This is the first time that the role of AM during HPAIV H5N1 virus infection has been studied. This study shows that AM are more susceptible to HPAIV H5N1 infection than to seasonal H3N2 or pH1N1 virus infection but, that this infection results neither in virus production nor in an excessive immune response.
Macrophages cultured from monocytes do not respond the same way as AM to two out of three influenza viruses included in this study: there are significant differences between MM and AM in the percentages of cells infected, cytokine response and virus production after infection with HPAIV H5N1 and seasonal H3N2 virus. Therefore, MM are not suitable to study the interaction between AM and these influenza virus strains.
HPAIV H5N1 infected more AM than seasonal H3N2 or pH1N1 viruses, in both the ex vivo
lung cultures and in AM collected from BAL. This fits with the results of our virus attachment studies, in which HPAIV H5N1 attached more abundantly to AM than H3N2 virus 
and pH1N1 
. Infection of an AM likely hampers its protective function and, since approximately one AM is found in each alveolus 
, this could lead to substantial loss of protection in the alveoli.
HPAIV H5N1 infection in AM did not result in significantly higher induction of TNF-alpha mRNA compared to seasonal H3N2 or pH1N1 virus. This is in contrast with the significantly higher TNF-alpha mRNA levels in MM after HPAIV H5N1 virus infection compared to seasonal H3N2 and pH1N1 virus infection observed in our and previous studies 
. The observed difference in TNF-alpha induction can likely be explained by the activation phenotype of AM compared to that of MM. MM represent classical activated macrophages, while AM are alternative activated or deactivated macrophages. LPS is known to induce TNF-alpha production in classically activated macrophages but not in alternatively activated macrophages 
. The inhibited TNF-alpha induction of AM in this study fits with their alternatively activated phenotype. This inhibition of TNF-alpha induction in alternatively activated macrophages is thought to be regulated by the p50 subunit of NF-κB 
TNF-alpha, and the cascade it induces, is known to attract neutrophils and other leukocytes in the lung and is thought to play an important role in the pathogenesis of acute respiratory distress syndrome and multiple organ dysfunction syndrome 
. The lack of excessive TNF-alpha induction in AM after infection with the HPAIV H5N1 strain used in this study might indicate that, in contrast to previous conclusions based on studies with MM, the AM does not contribute to the excessive immune response after HPAIV H5N1 infections.
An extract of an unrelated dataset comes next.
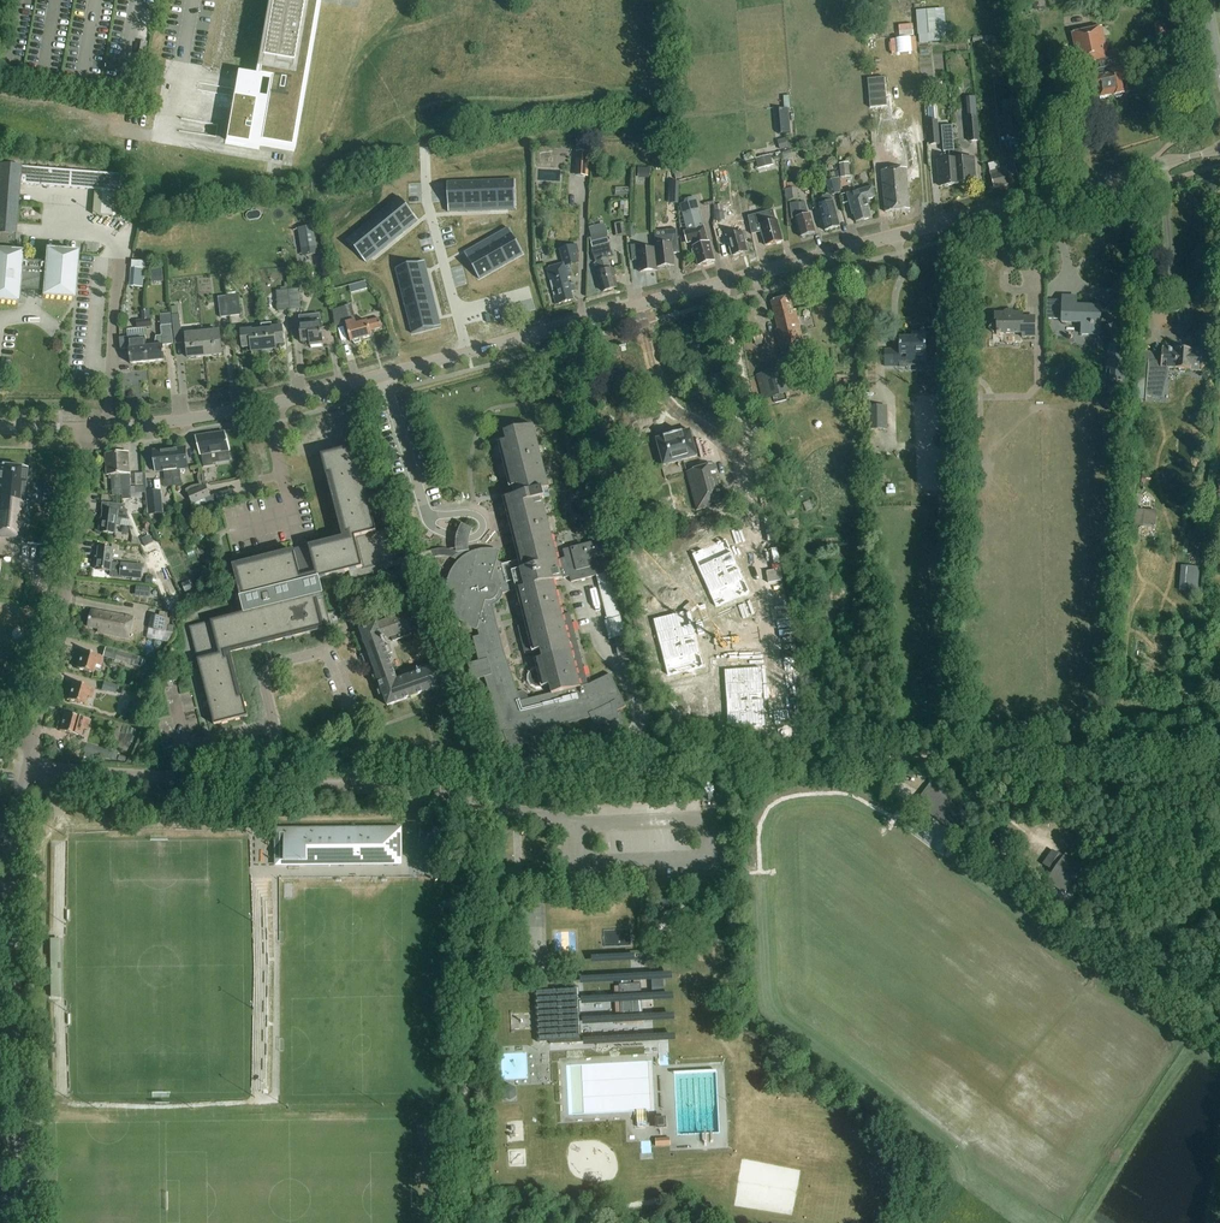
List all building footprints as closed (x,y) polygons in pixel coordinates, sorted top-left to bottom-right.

The lack of virus production in AM after infection with influenza viruses included in this study corresponds with a previous study in which no virus release in AM was detected after infection with a seasonal H1N1 or H3N2 virus 
. The lack of significant virus production indicates that AM do not release high numbers of new virus particles and thereby do not contribute to a productive infection in the human alveolus.
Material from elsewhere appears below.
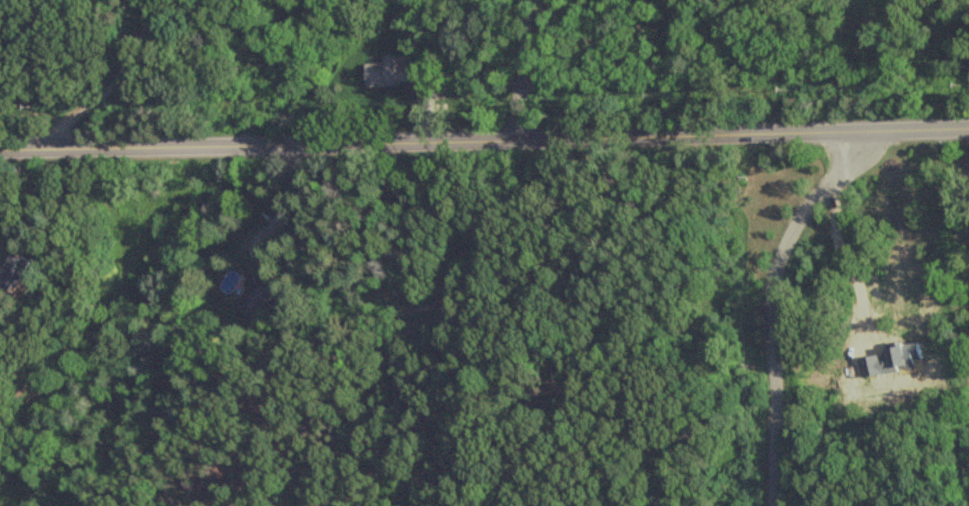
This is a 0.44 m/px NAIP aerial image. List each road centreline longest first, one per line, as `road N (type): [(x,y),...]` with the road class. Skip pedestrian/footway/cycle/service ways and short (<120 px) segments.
road 1 (tertiary): [(968,130),(0,151)]
road 2 (residential): [(775,505),(773,283),(863,133)]
road 3 (residential): [(49,150),(60,122),(119,75),(154,0)]
road 4 (residential): [(952,130),(931,95),(917,42),(937,0)]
During influenza virus pneumonia, there is an influx of a variety of leukocytes, including monocytes 
. The monocytes that enter the alveoli during influenza virus pneumonia most likely respond differently than resident AM. We cannot exclude that these monocytes will respond in a similar way as MM, with high percentages of cells infected, a productive infection and the induction of TNF-alpha. Unfortunately, the interaction between monocytes and influenza virus has never been studied, so their role remains to be elucidated.
Interestingly, macrophages that were cultured in the presence of GM-CSF, resembled AM in shape, but differed in their response to influenza virus infection. In fact, the percentages of cells infected of GM-MM resembled that of the MM more closely. Although GM-CSF is abundantly present in the human alveolus and is thought to be responsible for the AM phenotype 
, addition of GM-CSF was not sufficient to transform the phenotype of monocytes to that of AM, with respect to their response to influenza virus infections. It is likely that other factors present in the alveolus are required for this transformation.
Overall, the pH1N1 virus used in this study did not infect high percentages of either AM or MM. Even compared to seasonal H3N2 virus, pH1N1 virus infected lower percentages of cells. Whether this is a unique feature of pH1N1 virus or a common feature of pandemic influenza viruses remains to be determined. Overall, this observation fits with the relatively mild disease caused by pH1N1 virus infection 
In conclusion, we have shown that the MM are unsuitable to study the interaction between AM and these influenza virus strains, which might be due to their difference in phenotype; alternatively activated versus classically activated. In contrast to MM, AM do not induce excessive TNF-alpha after HPAIV H5N1 infection. However, AM are more abundantly infected by HPAIV H5N1 than by seasonal H3N2 virus or pH1N1 virus. We speculate that this relatively high percentage of AM infection by HPAIV H5N1 may contribute to the unusual high pathogenicity of HPAIV H5N1 for the human lung.